WHAT YOU NEED TO DO
Of all the lines below, return only those starting with the line holding "List each element's type and" and going on through the line holding "Page size: 2001x1125.", exactly as written.

· · · · · · ·

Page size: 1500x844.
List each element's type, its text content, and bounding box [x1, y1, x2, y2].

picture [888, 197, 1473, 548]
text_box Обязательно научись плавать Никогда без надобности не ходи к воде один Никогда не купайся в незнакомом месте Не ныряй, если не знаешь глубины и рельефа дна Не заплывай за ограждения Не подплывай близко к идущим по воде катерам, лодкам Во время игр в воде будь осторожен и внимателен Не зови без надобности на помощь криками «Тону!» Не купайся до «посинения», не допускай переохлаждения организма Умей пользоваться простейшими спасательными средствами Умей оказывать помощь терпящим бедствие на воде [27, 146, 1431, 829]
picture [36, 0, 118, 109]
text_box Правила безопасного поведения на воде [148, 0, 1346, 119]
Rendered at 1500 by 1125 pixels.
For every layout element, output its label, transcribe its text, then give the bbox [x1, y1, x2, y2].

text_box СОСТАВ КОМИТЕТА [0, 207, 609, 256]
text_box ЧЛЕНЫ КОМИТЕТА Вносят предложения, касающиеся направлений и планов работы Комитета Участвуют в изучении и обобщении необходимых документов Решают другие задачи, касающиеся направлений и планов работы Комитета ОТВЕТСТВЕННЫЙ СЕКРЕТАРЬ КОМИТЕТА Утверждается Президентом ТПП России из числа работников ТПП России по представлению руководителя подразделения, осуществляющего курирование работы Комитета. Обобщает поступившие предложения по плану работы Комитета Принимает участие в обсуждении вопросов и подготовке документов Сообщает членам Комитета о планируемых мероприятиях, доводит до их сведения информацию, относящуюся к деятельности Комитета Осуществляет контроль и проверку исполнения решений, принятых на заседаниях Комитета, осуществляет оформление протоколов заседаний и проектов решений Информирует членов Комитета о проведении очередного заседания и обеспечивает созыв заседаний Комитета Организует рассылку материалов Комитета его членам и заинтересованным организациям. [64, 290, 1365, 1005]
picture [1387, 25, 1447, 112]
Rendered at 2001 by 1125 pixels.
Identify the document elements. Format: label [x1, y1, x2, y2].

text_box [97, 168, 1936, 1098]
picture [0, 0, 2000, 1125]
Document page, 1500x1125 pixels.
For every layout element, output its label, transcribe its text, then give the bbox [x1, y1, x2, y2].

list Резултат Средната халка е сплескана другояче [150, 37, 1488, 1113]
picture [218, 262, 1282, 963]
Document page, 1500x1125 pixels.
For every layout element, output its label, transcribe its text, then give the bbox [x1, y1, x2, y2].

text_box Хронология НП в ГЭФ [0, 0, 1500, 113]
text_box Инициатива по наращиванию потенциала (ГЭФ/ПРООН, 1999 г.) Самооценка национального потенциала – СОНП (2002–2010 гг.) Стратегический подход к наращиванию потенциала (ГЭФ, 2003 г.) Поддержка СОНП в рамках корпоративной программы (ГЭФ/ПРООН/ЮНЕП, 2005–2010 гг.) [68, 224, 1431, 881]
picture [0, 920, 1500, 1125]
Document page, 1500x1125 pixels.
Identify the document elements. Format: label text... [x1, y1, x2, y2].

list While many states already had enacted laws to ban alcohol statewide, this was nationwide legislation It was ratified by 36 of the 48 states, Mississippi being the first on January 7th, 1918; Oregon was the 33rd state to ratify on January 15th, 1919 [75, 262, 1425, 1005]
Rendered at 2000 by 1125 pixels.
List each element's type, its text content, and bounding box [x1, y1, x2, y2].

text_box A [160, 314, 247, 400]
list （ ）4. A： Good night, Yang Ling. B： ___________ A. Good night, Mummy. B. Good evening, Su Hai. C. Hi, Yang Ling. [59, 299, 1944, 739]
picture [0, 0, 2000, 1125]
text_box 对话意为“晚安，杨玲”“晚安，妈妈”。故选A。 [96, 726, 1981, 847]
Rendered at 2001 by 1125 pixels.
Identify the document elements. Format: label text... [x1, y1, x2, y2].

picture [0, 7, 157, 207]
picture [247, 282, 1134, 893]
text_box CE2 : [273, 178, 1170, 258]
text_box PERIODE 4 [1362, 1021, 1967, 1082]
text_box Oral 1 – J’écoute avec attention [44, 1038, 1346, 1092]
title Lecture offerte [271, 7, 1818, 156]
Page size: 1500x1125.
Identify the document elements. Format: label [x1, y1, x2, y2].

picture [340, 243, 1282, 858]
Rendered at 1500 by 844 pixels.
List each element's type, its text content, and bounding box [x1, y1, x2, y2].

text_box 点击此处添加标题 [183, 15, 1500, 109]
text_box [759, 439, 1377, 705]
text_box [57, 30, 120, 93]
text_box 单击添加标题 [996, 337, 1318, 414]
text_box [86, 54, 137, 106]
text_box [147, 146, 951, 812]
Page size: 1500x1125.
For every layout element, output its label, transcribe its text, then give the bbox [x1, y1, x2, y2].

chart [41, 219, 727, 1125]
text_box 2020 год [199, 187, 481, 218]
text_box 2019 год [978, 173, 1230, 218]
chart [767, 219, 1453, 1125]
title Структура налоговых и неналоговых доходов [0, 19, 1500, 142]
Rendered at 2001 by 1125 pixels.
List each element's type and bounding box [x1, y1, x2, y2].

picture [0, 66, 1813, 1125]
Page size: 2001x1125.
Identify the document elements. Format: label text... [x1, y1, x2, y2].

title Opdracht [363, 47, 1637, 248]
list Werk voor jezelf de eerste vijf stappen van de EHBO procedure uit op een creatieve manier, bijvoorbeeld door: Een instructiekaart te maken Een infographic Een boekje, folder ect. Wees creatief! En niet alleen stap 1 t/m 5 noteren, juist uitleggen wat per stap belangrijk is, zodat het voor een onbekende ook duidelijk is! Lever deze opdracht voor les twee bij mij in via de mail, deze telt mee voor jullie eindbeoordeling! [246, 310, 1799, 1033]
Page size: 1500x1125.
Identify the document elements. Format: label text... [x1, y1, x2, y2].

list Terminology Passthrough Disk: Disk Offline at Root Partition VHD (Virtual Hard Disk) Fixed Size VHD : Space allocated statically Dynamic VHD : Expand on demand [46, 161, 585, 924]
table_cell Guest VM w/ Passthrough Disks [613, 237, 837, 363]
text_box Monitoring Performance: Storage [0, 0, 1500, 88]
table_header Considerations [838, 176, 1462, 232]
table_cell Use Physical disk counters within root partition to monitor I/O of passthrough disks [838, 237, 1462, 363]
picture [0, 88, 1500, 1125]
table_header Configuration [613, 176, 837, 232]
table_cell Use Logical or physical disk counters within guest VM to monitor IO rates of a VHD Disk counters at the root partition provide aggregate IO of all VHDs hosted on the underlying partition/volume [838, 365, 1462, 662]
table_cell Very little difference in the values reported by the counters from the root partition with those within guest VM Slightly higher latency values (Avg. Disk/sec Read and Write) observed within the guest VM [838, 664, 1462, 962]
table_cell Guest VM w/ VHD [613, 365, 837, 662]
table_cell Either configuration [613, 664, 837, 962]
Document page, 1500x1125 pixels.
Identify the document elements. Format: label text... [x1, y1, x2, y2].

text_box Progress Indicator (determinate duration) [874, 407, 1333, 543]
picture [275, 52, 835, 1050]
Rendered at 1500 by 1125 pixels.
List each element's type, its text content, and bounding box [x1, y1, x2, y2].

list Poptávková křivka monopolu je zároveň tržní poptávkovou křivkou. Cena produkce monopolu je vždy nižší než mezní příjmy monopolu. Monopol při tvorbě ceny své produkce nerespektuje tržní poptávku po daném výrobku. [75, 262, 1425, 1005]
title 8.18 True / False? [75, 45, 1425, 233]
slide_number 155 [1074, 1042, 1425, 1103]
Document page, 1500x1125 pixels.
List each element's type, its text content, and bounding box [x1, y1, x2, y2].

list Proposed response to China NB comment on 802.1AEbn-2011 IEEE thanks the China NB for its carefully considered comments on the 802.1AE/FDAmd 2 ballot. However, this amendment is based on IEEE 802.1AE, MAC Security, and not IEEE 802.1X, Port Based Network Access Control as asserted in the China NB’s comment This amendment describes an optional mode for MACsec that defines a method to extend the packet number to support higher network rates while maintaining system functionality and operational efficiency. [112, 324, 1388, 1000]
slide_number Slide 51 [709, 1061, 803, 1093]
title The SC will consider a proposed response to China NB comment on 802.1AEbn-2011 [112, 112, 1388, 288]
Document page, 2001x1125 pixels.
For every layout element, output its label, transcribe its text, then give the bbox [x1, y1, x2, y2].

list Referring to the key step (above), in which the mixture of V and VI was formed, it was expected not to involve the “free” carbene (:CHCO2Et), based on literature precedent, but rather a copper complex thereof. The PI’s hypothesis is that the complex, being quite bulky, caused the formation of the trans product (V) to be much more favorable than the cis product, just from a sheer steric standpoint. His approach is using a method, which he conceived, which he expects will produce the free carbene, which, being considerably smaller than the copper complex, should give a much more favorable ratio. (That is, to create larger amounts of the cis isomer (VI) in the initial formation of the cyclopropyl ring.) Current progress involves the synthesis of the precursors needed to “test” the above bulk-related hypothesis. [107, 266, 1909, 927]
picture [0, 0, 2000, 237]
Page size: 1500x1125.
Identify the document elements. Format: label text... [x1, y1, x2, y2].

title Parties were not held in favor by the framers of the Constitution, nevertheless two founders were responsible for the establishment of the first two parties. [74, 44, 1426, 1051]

· · · · · · ·

ANSWER SPACE
List each element's type and bounding box [x1, y1, x2, y2].

picture [0, 66, 1813, 1125]
Page size: 2001x1125.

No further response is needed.